Низко вырезанный воротничок рубашки, галстук, повязанный широким узлом, весь стиль одежды, начиная от круглой шляпы и кончая лакированными ботинками, воплощали французскую элегантность; что же касается наружности, он являл собой ярко выраженный тип белокурого креола. Пушистые усы и короткая курчавая золотистая бородка не скрывали румяных, свежих, слегка выпяченных и казавшихся надутыми губ. Кожу круглого и полного лица отличала та здоровая, теплая белизна, что присуща лишь креолам и не поддается лучам родного солнца. Правда, уроженец Костагуаны Мартин Декуд редко подвергался воздействию костагуанского солнца. Его родители уже много лет жили в Париже, где сам он изучал юриспруденцию, слегка баловался литературой и, впадая по временам в восторженное состояние, мечтал стать поэтом, как и другой иноземец испанского происхождения Жозе Мария Эредиа[96].

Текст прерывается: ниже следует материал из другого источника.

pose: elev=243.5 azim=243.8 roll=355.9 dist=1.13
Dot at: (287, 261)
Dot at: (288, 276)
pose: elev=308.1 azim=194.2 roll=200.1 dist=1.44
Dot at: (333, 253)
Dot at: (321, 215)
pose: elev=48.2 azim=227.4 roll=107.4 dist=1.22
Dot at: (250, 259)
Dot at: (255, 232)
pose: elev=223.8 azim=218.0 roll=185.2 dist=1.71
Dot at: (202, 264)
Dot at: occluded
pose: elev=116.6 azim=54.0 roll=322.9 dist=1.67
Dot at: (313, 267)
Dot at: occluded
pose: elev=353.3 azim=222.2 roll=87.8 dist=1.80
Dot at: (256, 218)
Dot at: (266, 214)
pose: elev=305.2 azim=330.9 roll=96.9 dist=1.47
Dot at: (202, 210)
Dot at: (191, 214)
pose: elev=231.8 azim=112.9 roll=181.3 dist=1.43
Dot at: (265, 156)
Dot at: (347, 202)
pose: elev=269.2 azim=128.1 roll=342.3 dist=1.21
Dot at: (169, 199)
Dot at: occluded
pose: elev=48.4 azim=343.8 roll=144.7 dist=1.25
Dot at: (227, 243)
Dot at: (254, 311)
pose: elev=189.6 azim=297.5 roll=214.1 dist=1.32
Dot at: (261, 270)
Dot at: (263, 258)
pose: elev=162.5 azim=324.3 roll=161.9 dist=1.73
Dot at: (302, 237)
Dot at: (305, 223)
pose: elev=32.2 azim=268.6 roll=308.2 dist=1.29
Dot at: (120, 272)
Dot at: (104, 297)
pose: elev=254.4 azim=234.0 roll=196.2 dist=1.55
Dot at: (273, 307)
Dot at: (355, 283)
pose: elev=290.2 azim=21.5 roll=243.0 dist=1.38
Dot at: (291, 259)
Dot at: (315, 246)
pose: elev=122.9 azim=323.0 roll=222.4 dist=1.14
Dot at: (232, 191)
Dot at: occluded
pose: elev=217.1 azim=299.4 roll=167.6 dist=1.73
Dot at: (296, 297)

В оставшееся время он скуки ради сочинял статьи о положении дел в Европе и печатал их в «Семинарио», самой уважаемой газете в Санта-Марте, где они выходили под рубрикой «Наш специальный корреспондент сообщает», хотя фамилия автора абсолютно ни для кого не являлась секретом. В Костагуане, где ревностно обсуждали любую мелочь, касающуюся живущих в Европе компатриотов, все знали, что статьи в «Семинарио» пишет «Декуд-сын», талантливый молодой человек, несомненно вращающийся в высших сферах общества. В действительности же это был бездельник бульвардье[97], который познакомился кое с кем из знаменитых репортеров, захаживал в редакции некоторых газет и считался своим человеком на увеселительных сборищах журналистов. Эта жизнь – ее удручающую пустоту маскировало лишь уменье постоянно пускать пыль в глаза, подобно тому, как блестки, украшающие шутовской наряд, скрашивают дурацкие выходки клоуна, – выработала в нем склонность к космополитизму на французский лад, – французский лишь по видимости, но отнюдь не по сути, – а говоря точнее, поверхностность и безразличие, рядящееся в тогу интеллектуального превосходства. О дальней своей родине он говорил французским приятелям примерно так: «Вообразите себе атмосферу оперы-буфф, где все комические партии: государственных деятелей, разбойников и так далее, а также и всевозможные сценические эпизоды: похищения, интриги, убийства из-за угла исполняются вполне серьезно. Это смешно невероятно, кровь течет рекой, а актеры воображают, будто воздействуют на судьбы вселенной. Разумеется, правительство вообще, любое, везде, вызывает у всех неглупых людей отношение сугубо ироническое; однако мы, латиноамериканцы, право же, всех превзошли. Нормальный человек, по-моему, неспособен участвовать в этом кошмарном фарсе. Тем не менее бедняги рибьеристы, о которых теперь стали так много говорить, и в самом деле предпринимают какие-то комические шаги, чтобы сделать страну пригодной для житья, и даже платят некоторые государственные долги. Я вам советую, друзья мои, позаботиться о ваших акционерах и написать сеньору Рибьере. Уверяю вас, если то, что мне пишут, правда, удобный момент для них наконец-то наступил».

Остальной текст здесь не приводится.